YJIT: A Basic Block Versioning JIT Compiler for CRuby
Maxime Chevalier-Boisvert, Noah Gibbs, Jean Boussier, Si Xing (Alan) Wu, Aaron Patterson, Kevin Newton, and John Hawthorn
(Shopify, Canada; Shopify, UK; Shopify, France; Shopify, USA; GitHub, Canada)
Ruby is a dynamically typed programming language with a large breadth of features which has grown in popularity with the rise of the modern web, and remains at the core of the implementation of many widely-used websites.
CRuby, the default implementation of the language, features a JIT compiler known as MJIT, but developers often do not enable it in production environments, because it does not always yield performance improvements on real-world software. Attempts to independently reimplement the Ruby language, such as JRuby and TruffleRuby have shown impressive performance results on benchmarks, but often lag behind CRuby when it comes to supporting new additions to the language, which limits their adoption.

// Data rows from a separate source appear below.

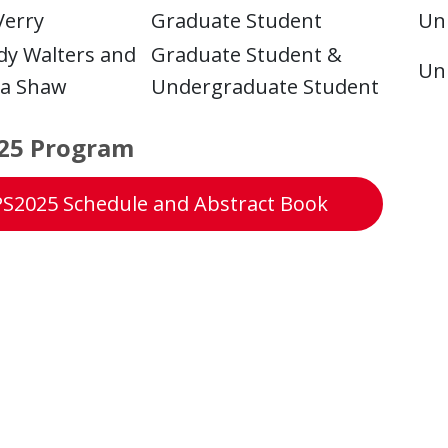
Verry
Graduate Student
Uni
y Walters and
Graduate Student &
Uni
ta Shaw
Undergraduate Student
25 Program
S2025 Schedule and Abstract Book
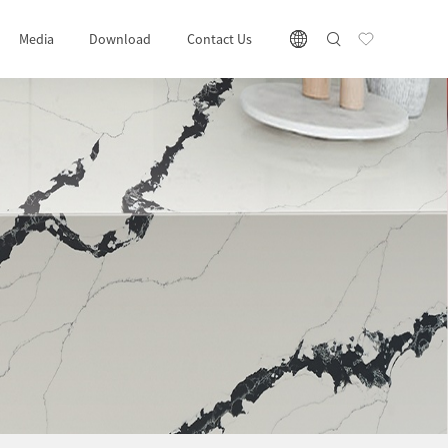
Media
Download
Contact Us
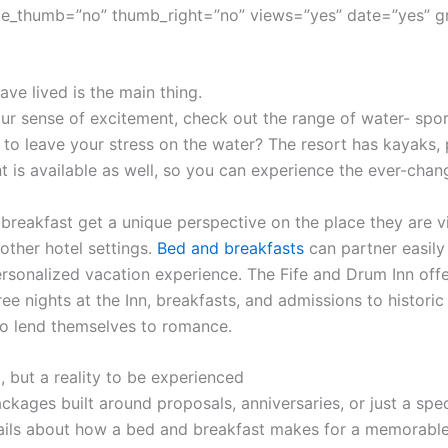
e_thumb=”no” thumb_right=”no” views=”yes” date=”yes” g
ve lived is the main thing.
r sense of excitement, check out the range of water- sport
 to leave your stress on the water? The resort has kayaks,
t is available as well, so you can experience the ever-cha
 breakfast get a unique perspective on the place they are vi
other hotel settings.
Bed and breakfasts
can partner easily 
sonalized vacation experience. The Fife and Drum Inn offe
ree nights at the Inn, breakfasts, and admissions to histor
o lend themselves to romance.
, but a reality to be experienced
ckages built around proposals, anniversaries, or just a spec
ils about how a bed and breakfast makes for a memorable 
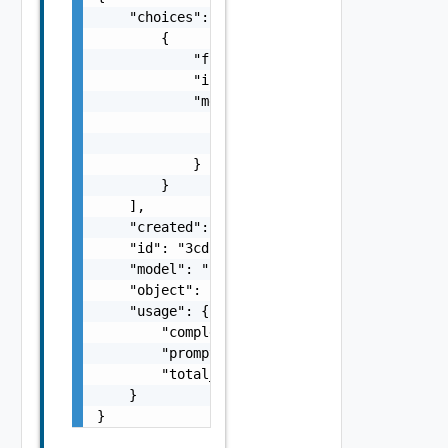
    "choices": [

        {

            "finish_reason": "stop",

            "index": 0,

            "message": {

                "content": "Hello! I am an A
                "role": "assistant"

            }

        }

    ],

    "created": 1700173217,

    "id": "3cdb958c-e4cc-4834-b52b-1d1a7f324
    "model": "llama-2-70b-chat-hf",

    "object": "chat.completion",

    "usage": {

        "completion_tokens": 8,

        "prompt_tokens": 10,

        "total_tokens": 18

    }

}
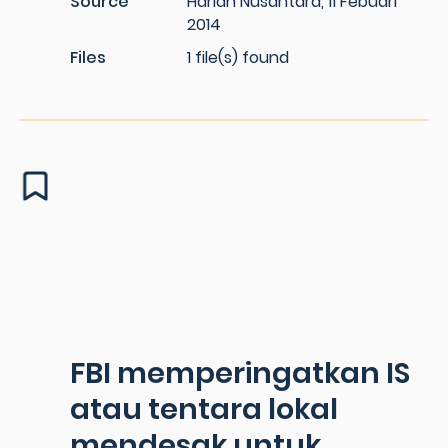
Source
Harian Nusantara, 11 Febuari
2014
Files
1 file(s) found
FBI memperingatkan IS
atau tentara lokal
mendesak untuk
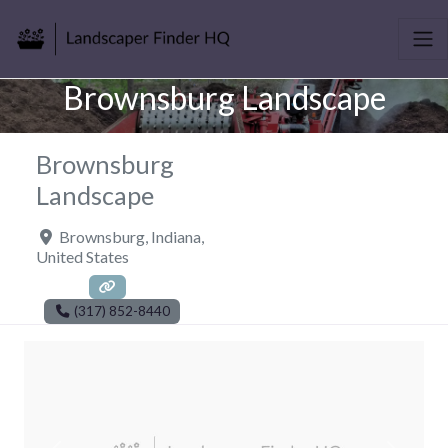
Brownsburg Landscape
Brownsburg
Landscape
Brownsburg
,
Indiana
,
United States
(317) 852-8440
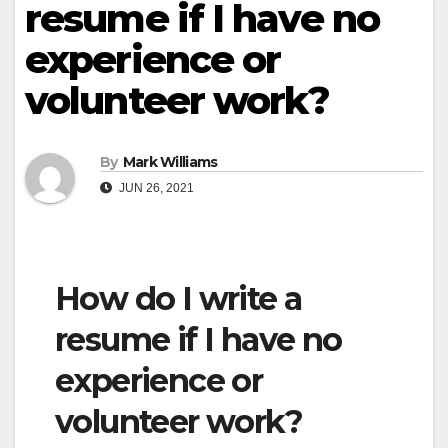
resume if I have no
experience or
volunteer work?
By
Mark Williams
JUN 26, 2021
How do I write a
resume if I have no
experience or
volunteer work?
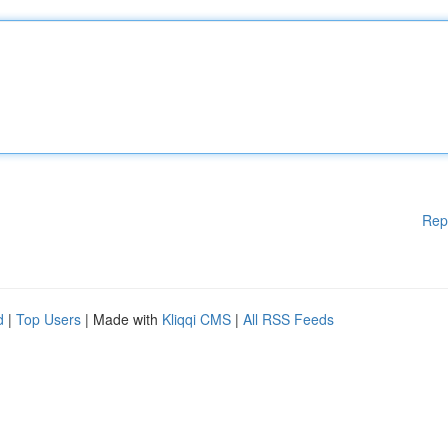
Rep
d
|
Top Users
| Made with
Kliqqi CMS
|
All RSS Feeds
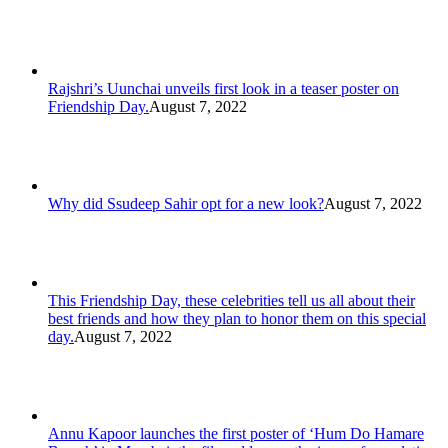
Rajshri’s Uunchai unveils first look in a teaser poster on
Friendship Day.
August 7, 2022
Why did Ssudeep Sahir opt for a new look?
August 7, 2022
This Friendship Day, these celebrities tell us all about their
best friends and how they plan to honor them on this special
day.
August 7, 2022
Annu Kapoor launches the first poster of ‘Hum Do Hamare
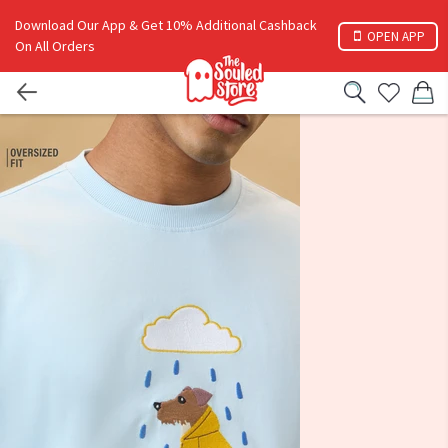
Download Our App & Get 10% Additional Cashback
OPEN APP
On All Orders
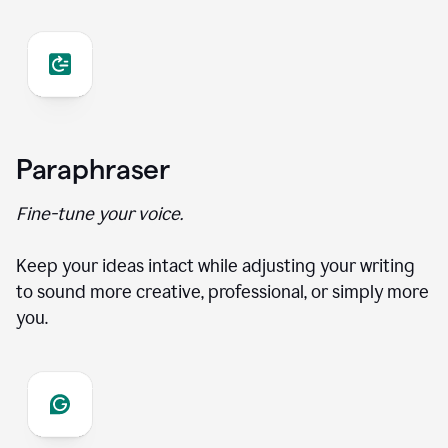
Paraphraser
Fine-tune your voice.
Keep your ideas intact while adjusting your writing
to sound more creative, professional, or simply more
you.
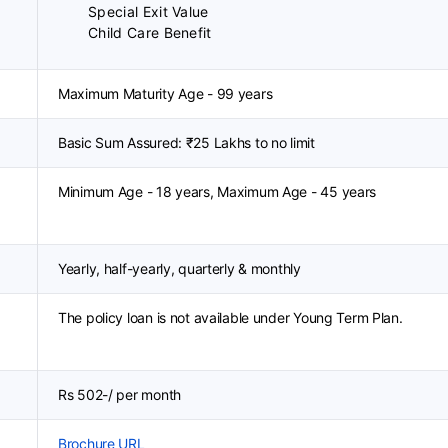
Special Exit Value
Child Care Benefit
Maximum Maturity Age - 99 years
Basic Sum Assured: ₹25 Lakhs to no limit
Minimum Age - 18 years, Maximum Age - 45 years
Yearly, half-yearly, quarterly & monthly
The policy loan is not available under Young Term Plan.
Rs 502-/ per month
Brochure URL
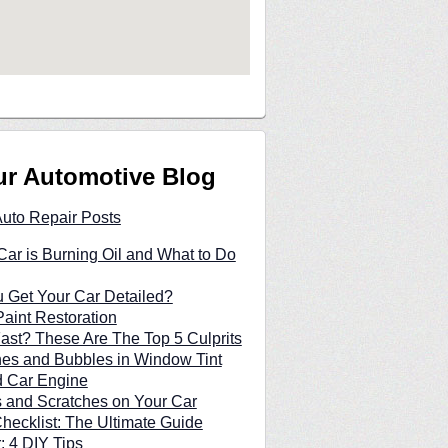
ur Automotive Blog
Auto Repair Posts
ar is Burning Oil and What to Do
 Get Your Car Detailed?
Paint Restoration
Fast? These Are The Top 5 Culprits
hes and Bubbles in Window Tint
d Car Engine
and Scratches on Your Car
hecklist: The Ultimate Guide
: 4 DIY Tips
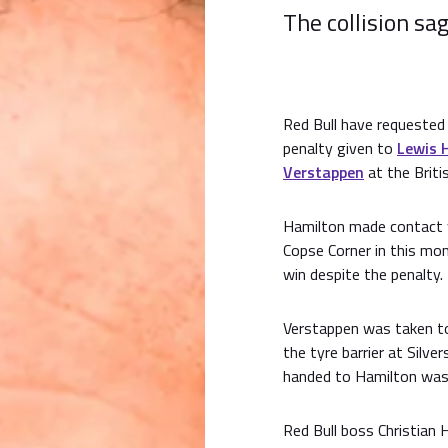
The collision sa
Red Bull have requested
penalty given to
Lewis 
Verstappen
at the Briti
Hamilton made contact wi
Copse Corner in this mon
win despite the penalty.
Verstappen was taken to
the tyre barrier at Silv
handed to Hamilton was
Red Bull boss Christian H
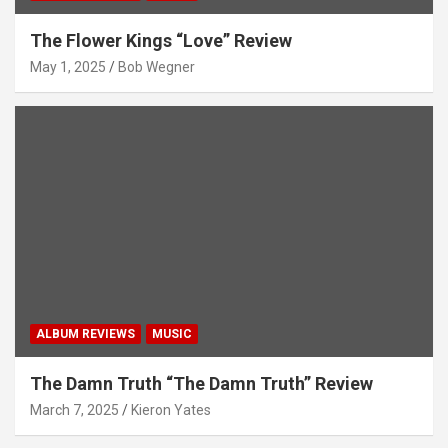
The Flower Kings “Love” Review
May 1, 2025
Bob Wegner
ALBUM REVIEWS
MUSIC
The Damn Truth “The Damn Truth” Review
March 7, 2025
Kieron Yates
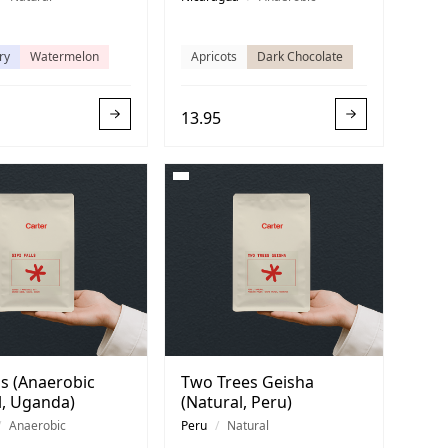
ry
Watermelon
Apricots
Dark Chocolate
13.95
lls (Anaerobic
Two Trees Geisha
l, Uganda)
(Natural, Peru)
/
Anaerobic
Peru
/
Natural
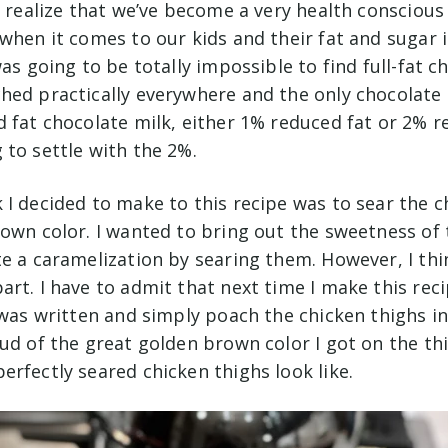
I realize that we’ve become a very health conscious
when it comes to our kids and their fat and sugar i
as going to be totally impossible to find full-fat ch
hed practically everywhere and the only chocolate m
 fat chocolate milk, either 1% reduced fat or 2% re
 to settle with the 2%.
I decided to make to this recipe was to sear the c
rown color. I wanted to bring out the sweetness of 
e a caramelization by searing them. However, I thi
rt. I have to admit that next time I make this recipe
 was written and simply poach the chicken thighs i
oud of the great golden brown color I got on the th
erfectly seared chicken thighs look like.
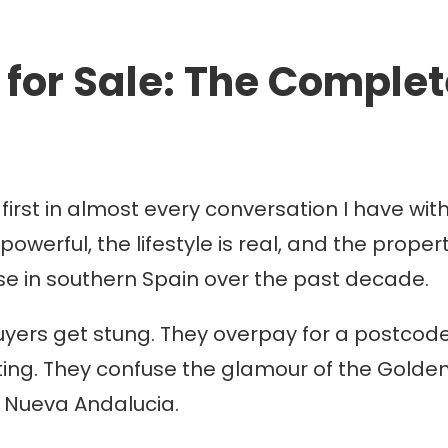
for Sale: The Complete
rst in almost every conversation I have with
 powerful, the lifestyle is real, and the prop
e in southern Spain over the past decade.
uyers get stung. They overpay for a postcod
ing. They confuse the glamour of the Golden Mi
n Nueva Andalucia.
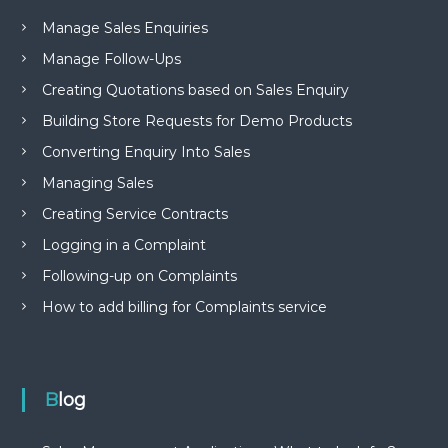
Manage Sales Enquiries
Manage Follow-Ups
Creating Quotations based on Sales Enquiry
Building Store Requests for Demo Products
Converting Enquiry Into Sales
Managing Sales
Creating Service Contracts
Logging in a Complaint
Following-up on Complaints
How to add billing for Complaints service
Blog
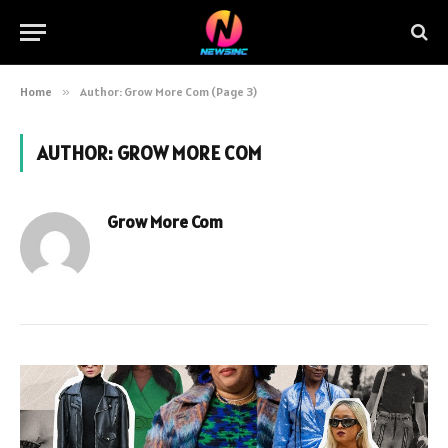
Home
»
Author: Grow More Com (Page 3)
AUTHOR:
GROW MORE COM
Grow More Com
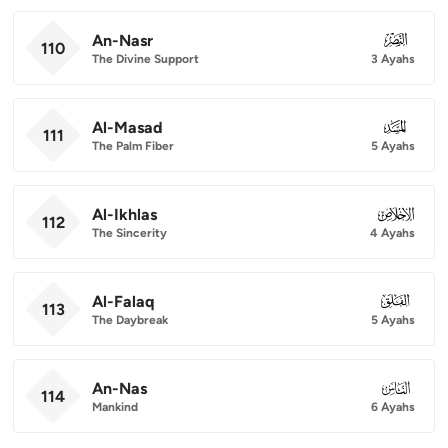
An-Nasr
110
110
The Divine Support
3 Ayahs
Al-Masad
111
111
The Palm Fiber
5 Ayahs
Al-Ikhlas
112
112
The Sincerity
4 Ayahs
Al-Falaq
113
113
The Daybreak
5 Ayahs
An-Nas
114
114
Mankind
6 Ayahs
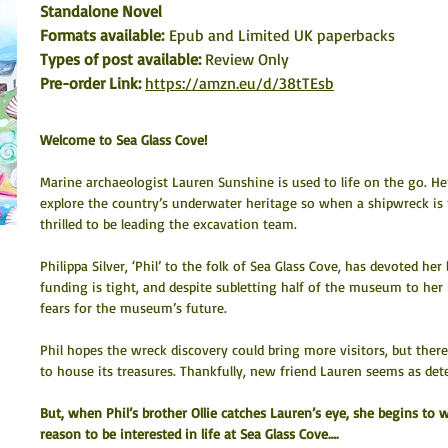
Standalone Novel
Formats available: 
Epub and Limited UK paperbacks
Types of post available: 
Review Only
Pre-order Link:
https://amzn.eu/d/38tTEsb
Welcome to Sea Glass Cove!
Marine archaeologist Lauren Sunshine is used to life on the go. Her
explore the country’s underwater heritage so when a shipwreck is f
thrilled to be leading the excavation team.
Philippa Silver, ‘Phil’ to the folk of Sea Glass Cove, has devoted he
funding is tight, and despite subletting half of the museum to her b
fears for the museum’s future.
Phil hopes the wreck discovery could bring more visitors, but ther
to house its treasures. Thankfully, new friend Lauren seems as de
But, when Phil’s brother Ollie catches Lauren’s eye, she begins to
reason to be interested in life at Sea Glass Cove….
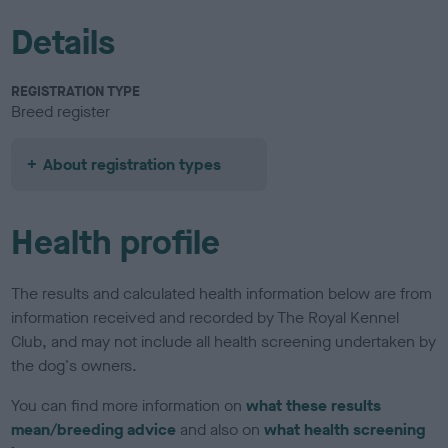
Details
REGISTRATION TYPE
Breed register
About registration types
Health profile
The results and calculated health information below are from
information received and recorded by The Royal Kennel
Club, and may not include all health screening undertaken by
the dog's owners.
You can find more information on
what these results
mean/breeding advice
and also on
what health screening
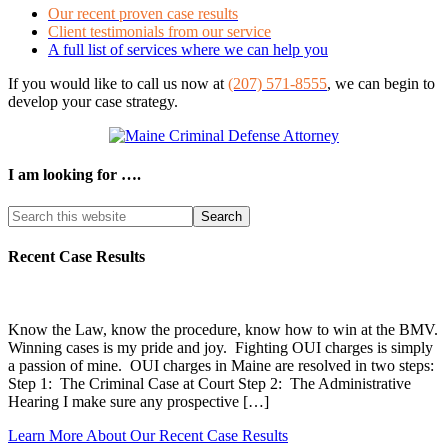
Our recent proven case results
Client testimonials from our service
A full list of services where we can help you
If you would like to call us now at
(207) 571-8555
, we can begin to
develop your case strategy.
I am looking for ….
Search
this
website
Recent Case Results
Know the Law, know the procedure, know how to win at the BMV.
Winning cases is my pride and joy. Fighting OUI charges is simply
a passion of mine. OUI charges in Maine are resolved in two steps:
Step 1: The Criminal Case at Court Step 2: The Administrative
Hearing I make sure any prospective […]
Learn More About Our Recent Case Results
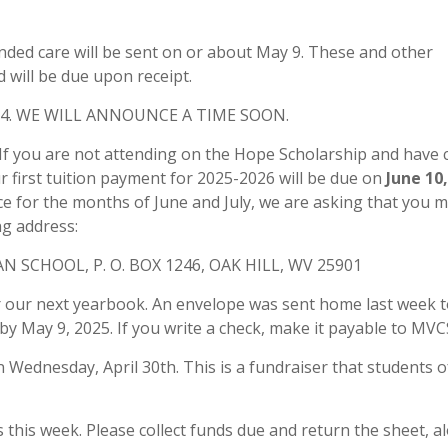
nded care will be sent on or about May 9. These and other
 will be due upon receipt.
4. WE WILL ANNOUNCE A TIME SOON.
If you are not attending on the Hope Scholarship and have
 first tuition payment for 2025-2026 will be due on
June 10
ce for the months of June and July, we are asking that you m
g address:
 SCHOOL, P. O. BOX 1246, OAK HILL, WV 25901
 our next yearbook. An envelope was sent home last week t
 by May 9, 2025. If you write a check, make it payable to MVC
Wednesday, April 30th. This is a fundraiser that students of
this week. Please collect funds due and return the sheet, a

We introduce YJIT, a new JIT compiler built inside CRuby based on a Lazy Basic Block Versioning (LBBV) architecture. We show that while our compiler does not match the peak performance of TruffleRuby, it offers near-100% compatibility with existing Ruby code, impressively fast warmup, and speedups from 15% to 19% on sizeable benchmarks based on real-world software.